*** Opening of Document extract ***
2010-02-15 07:55:57

by Ulrich Bauer

[permalink] [raw]
Subject: resize2fs memory footprint

We develop a deployment solution that is able to resize up to 16 drives
at a time. While testing, we observed that resize2fs' memory usage
scales with the volume size. Even in case of relatively small file
systems of about 1.5TB, resize2fs would need about 135MB of application
memory. Wit 16 large drives, one would need some GB of RAM just to
resize the drives. Our guess is that this is related to the super block
group bitmaps of ext4 that are held in memory to manipulate/zero their
on-disc counterparts. A quick observation of resize2fs' source revealed
that the latest git tree already has a bitmap interface that allows for
different implementations of the bitmap manipulation algorithms. To
solve the memory usage problem, two solutions seem to be feasible:

- For the huge bitmaps that already exist on the volume, we could create
a disk-backed bitmap implementation that would only cache a small
working set of the entire bitmap. My guess is that we can implement this
efficiently enough to not loose too much performance.
- For the all-zero bitmaps, we could implement a dummy bitmap that
forces all bits to zero and spawns a real bitmap as soon as any bits are
set to one. An alternative would be a tree-based aproach that works
especially well when the bitmap is just sparsely set.

I'd be glad if one of the developers involved in the ext4 development
could tell me if these thoughts make sense and if yes, are there any
plans to incorporate these approaches into the ext library anytime soon
or does it make sense if I would have a deeper look into these issues
and implement them? Thanks in advance for any thoughts about this.

Sincerely
U. Bauer



2010-02-15 12:26:42

by Ric Wheeler

[permalink] [raw]
Subject: Re: resize2fs memory footprint

On 02/15/2010 02:56 AM, Ulrich Bauer wrote:
> We develop a deployment solution that is able to resize up to 16
> drives at a time. While testing, we observed that resize2fs' memory
> usage scales with the volume size. Even in case of relatively small
> file systems of about 1.5TB, resize2fs would need about 135MB of
> application memory. Wit 16 large drives, one would need some GB of RAM
> just to resize the drives. Our guess is that this is related to the
> super block group bitmaps of ext4 that are held in memory to
> manipulate/zero their on-disc counterparts. A quick observation of
> resize2fs' source revealed that the latest git tree already has a
> bitmap interface that allows for different implementations of the
> bitmap manipulation algorithms. To solve the memory usage problem, two
> solutions seem to be feasible:
>
> - For the huge bitmaps that already exist on the volume, we could
> create a disk-backed bitmap implementation that would only cache a
> small working set of the entire bitmap. My guess is that we can
> implement this efficiently enough to not loose too much performance.
*** Close of Document extract ***
*Exercise set*
- A) Rewrite the paragraph of the resize2fs thread that begins "We develop a deployment solution" as a short bulleted list that keeps its main facts.
- B) Carry on the resize2fs thread from the point where it stops.
The data after the resize2fs thread plays no part in this work.
*** Opening of Study material ***
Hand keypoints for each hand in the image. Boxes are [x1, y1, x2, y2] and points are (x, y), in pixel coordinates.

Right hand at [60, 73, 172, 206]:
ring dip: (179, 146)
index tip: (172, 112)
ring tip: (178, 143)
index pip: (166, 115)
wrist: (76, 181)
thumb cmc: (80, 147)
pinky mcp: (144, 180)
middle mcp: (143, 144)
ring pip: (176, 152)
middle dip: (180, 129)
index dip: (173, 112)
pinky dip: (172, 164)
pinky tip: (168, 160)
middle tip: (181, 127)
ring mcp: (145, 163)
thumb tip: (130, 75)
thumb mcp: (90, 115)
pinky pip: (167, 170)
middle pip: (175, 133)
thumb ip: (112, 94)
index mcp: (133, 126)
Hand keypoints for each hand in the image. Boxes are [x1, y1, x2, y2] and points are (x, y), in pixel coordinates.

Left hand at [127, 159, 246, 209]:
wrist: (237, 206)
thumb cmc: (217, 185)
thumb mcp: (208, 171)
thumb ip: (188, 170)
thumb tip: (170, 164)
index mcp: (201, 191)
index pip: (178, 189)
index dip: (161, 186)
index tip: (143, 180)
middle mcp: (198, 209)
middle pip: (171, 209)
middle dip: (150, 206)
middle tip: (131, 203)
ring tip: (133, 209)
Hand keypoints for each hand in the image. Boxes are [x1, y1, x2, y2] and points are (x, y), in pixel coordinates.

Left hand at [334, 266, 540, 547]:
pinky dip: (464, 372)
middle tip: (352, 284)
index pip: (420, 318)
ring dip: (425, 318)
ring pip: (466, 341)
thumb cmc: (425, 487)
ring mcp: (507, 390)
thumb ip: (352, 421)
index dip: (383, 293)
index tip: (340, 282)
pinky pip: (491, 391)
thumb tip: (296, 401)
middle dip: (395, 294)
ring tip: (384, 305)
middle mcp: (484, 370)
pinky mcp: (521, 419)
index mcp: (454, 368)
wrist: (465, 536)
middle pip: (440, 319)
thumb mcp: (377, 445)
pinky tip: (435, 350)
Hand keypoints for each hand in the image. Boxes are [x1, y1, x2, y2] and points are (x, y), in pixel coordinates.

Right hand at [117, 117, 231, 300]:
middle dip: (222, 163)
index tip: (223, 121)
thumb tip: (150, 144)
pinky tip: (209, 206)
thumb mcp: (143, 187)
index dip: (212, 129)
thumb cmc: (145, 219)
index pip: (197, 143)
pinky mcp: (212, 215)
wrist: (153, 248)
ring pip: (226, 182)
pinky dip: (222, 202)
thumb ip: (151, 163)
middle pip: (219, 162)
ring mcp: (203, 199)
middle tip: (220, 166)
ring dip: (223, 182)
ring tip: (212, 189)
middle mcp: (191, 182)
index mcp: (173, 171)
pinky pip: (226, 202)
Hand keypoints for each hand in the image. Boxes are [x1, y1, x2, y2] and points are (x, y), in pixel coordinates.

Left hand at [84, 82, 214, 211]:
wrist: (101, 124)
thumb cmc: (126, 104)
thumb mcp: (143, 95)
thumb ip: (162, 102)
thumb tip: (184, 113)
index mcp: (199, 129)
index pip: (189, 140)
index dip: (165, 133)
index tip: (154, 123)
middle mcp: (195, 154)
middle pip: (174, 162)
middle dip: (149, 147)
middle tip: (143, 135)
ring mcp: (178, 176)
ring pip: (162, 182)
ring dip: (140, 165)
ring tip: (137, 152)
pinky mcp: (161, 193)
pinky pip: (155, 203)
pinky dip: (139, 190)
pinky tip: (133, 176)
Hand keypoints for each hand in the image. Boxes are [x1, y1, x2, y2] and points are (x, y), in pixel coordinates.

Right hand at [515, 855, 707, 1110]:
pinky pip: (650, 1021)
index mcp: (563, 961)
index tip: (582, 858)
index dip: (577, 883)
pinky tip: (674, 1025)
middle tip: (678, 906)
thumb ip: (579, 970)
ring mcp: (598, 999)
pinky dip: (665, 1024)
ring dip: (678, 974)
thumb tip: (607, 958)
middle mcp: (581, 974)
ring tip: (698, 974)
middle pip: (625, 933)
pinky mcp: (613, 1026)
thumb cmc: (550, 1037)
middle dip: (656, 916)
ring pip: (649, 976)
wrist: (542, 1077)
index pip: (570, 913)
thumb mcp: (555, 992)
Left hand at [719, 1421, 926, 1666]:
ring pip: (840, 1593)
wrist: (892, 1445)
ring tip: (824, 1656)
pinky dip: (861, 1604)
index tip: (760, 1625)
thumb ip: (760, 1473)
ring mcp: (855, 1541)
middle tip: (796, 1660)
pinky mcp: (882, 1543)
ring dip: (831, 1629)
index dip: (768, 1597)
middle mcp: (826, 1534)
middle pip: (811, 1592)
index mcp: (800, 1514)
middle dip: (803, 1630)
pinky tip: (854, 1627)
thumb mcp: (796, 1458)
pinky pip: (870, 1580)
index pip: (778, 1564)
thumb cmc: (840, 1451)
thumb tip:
*** Close of Study material ***
*Answers to the problems*
- A)
- The team builds a deployment solution that can resize up to 16 drives at once.
- Testing showed that resize2fs memory use grows with volume size. A file system of about 1.5TB needed about 135MB of application memory.
- With 16 large drives, resizing alone would take several GB of RAM.
- The suspected cause is the ext4 super block group bitmaps, which are held in memory to manipulate or zero their on-disk counterparts.
- The latest git tree of resize2fs already has a bitmap interface that allows different implementations of the bitmap manipulation algorithms.
- Two solutions to the memory problem seem feasible.

- B)
> - For the all-zero bitmaps, we could implement a dummy bitmap that
> forces all bits to zero and spawns a real bitmap as soon as any bits
> are set to one. An alternative would be a tree-based aproach that
> works especially well when the bitmap is just sparsely set.
>
> I'd be glad if one of the developers involved in the ext4 development
> could tell me if these thoughts make sense and if yes, are there any
> plans to incorporate these approaches into the ext library anytime
> soon or does it make sense if I would have a deeper look into these
> issues and implement them? Thanks in advance for any thoughts about this.
>
> Sincerely
> U. Bauer
>

This is a similar problem to the amount of memory consumed during fsck -
Ted has been thinking/designing ways to use memory savings encodings to
minimize this but we have not had anyone step forward to push that work
forward...

For now, you unfortunately will have to work around this by resizing
your file systems one at a time or buy lots of memory.

Thanks!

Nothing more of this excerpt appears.